■ **What is being asked**:
Update the article on mHealth apps from the words "While many healthcare" through the words "for that purpose.", substituting "long-term conditions" for "chronic illnesses". Reproduce the passage in full with that change.

■ **Excerpt provided**:
════════

Majority of mHealth apps fail to engage patients

Studies show that potential remains unfulfilled, even among high-cost, high-need populations.


While many healthcare professionals have harbored high expectations for mobile apps to energize patient engagement, only a minority of the applications appear to hit the mark.

An analysis of about 1,000 patient-facing health apps targeted at individuals with chronic illnesses has found that only 43 percent of iOS apps and 27 percent of Android apps are useful for that purpose.

Funded by The Commonwealth Fund, the study evaluated 376 apps available in the Apple iTunes store and 569 apps in the Android Google Play store to determine usefulness based on the following criteria: description of engagement, relevance to the targeted patient population, consumer ratings and reviews, and most recent app update.

Overall, 161 (43 percent) iOS apps and 152 (27 percent) Android apps were deemed as being “possibly” useful; of that total, 126 apps exist on both platforms.

════════

[Saved data entries]

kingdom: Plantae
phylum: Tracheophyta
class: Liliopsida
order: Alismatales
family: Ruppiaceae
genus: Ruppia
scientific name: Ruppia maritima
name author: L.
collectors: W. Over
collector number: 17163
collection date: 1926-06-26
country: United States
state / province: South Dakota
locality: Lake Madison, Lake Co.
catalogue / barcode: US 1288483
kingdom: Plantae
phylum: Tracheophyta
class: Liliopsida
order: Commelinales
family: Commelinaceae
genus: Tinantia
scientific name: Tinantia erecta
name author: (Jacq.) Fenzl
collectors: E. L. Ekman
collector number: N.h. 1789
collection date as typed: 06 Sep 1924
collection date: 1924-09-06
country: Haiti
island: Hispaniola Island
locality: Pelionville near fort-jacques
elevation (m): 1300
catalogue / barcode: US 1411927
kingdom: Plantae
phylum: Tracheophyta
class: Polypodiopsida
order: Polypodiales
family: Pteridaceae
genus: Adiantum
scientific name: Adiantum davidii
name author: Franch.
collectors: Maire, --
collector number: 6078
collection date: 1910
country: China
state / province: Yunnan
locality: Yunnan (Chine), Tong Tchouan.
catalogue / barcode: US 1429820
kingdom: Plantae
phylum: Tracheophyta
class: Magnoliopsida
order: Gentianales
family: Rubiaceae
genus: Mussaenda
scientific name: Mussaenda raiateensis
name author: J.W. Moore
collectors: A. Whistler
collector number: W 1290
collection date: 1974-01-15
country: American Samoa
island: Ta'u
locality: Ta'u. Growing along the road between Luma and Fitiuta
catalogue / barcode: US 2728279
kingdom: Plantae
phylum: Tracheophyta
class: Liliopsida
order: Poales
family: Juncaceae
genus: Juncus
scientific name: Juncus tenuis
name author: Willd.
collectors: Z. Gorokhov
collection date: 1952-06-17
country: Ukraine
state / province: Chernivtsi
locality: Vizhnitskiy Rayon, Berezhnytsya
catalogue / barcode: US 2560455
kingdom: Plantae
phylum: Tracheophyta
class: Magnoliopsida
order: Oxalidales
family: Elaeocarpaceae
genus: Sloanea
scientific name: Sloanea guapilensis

════════

■ **Reply to the exercise**:
While many healthcare professionals have harbored high expectations for mobile apps to energize patient engagement, only a minority of the applications appear to hit the mark.

An analysis of about 1,000 patient-facing health apps targeted at individuals with long-term conditions has found that only 43 percent of iOS apps and 27 percent of Android apps are useful for that purpose.